Custer Township is a civil township of Antrim County in the U.S. state of Michigan. The population was 1,150 at the 2020 census.

==Geography==
According to the United States Census Bureau, the township has a total area of 91.2 km2, of which 89.9 km2 is land and 1.3 km2, or 1.40%, is water.

==Demographics==
As of the census of 2000, there were 988 people, 397 households, and 294 families residing in the township. The population density was 28.4 PD/sqmi. There were 914 housing units at an average density of 26.3 /sqmi. The racial makeup of the township was 97.06% White, 0.51% Native American, 0.20% Asian, 0.40% Pacific Islander, and 1.82% from two or more races. Hispanic or Latino of any race were 0.51% of the population.

There were 397 households, out of which 29.0% had children under the age of 18 living with them, 64.5% were married couples living together, 6.3% had a female householder with no husband present, and 25.7% were non-families. 21.9% of all households were made up of individuals, and 9.1% had someone living alone who was 65 years of age or older. The average household size was 2.49 and the average family size was 2.90.

In the township, the population was spread out, with 23.5% under the age of 18, 4.6% from 18 to 24, 25.0% from 25 to 44, 31.4% from 45 to 64, and 15.6% who were 65 years of age or older. The median age was 43 years. For every 100 females, there were 100.8 males. For every 100 females age 18 and over, there were 101.6 males.

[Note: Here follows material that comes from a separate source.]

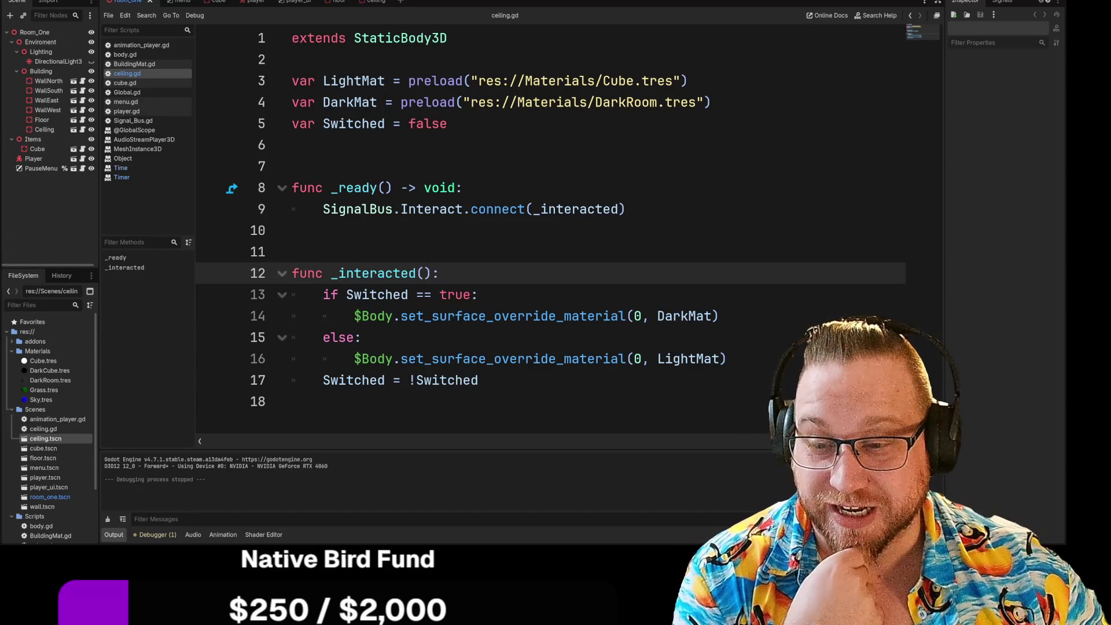
click(292, 252)
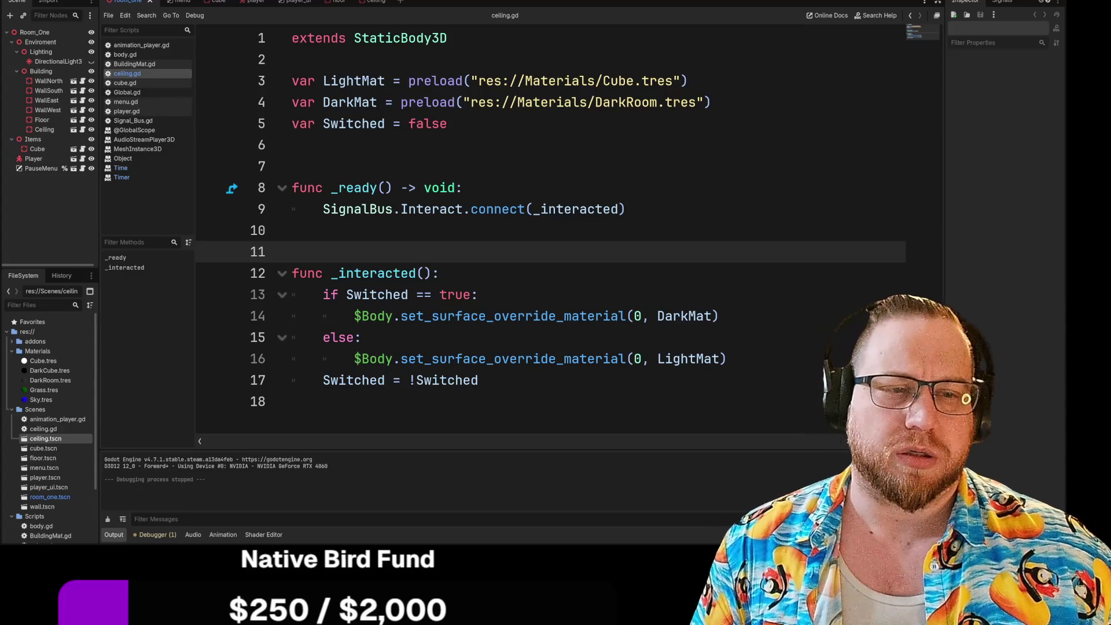
drag(541, 81, 688, 81)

The median income for a household in the township was $41,645, and the median income for a family was $46,458. Males had a median income of $32,283 versus $22,356 for females. The per capita income for the township was $19,643. About 4.1% of families and 6.3% of the population were below the poverty line, including 10.0% of those under age 18 and 8.3% of those age 65 or over.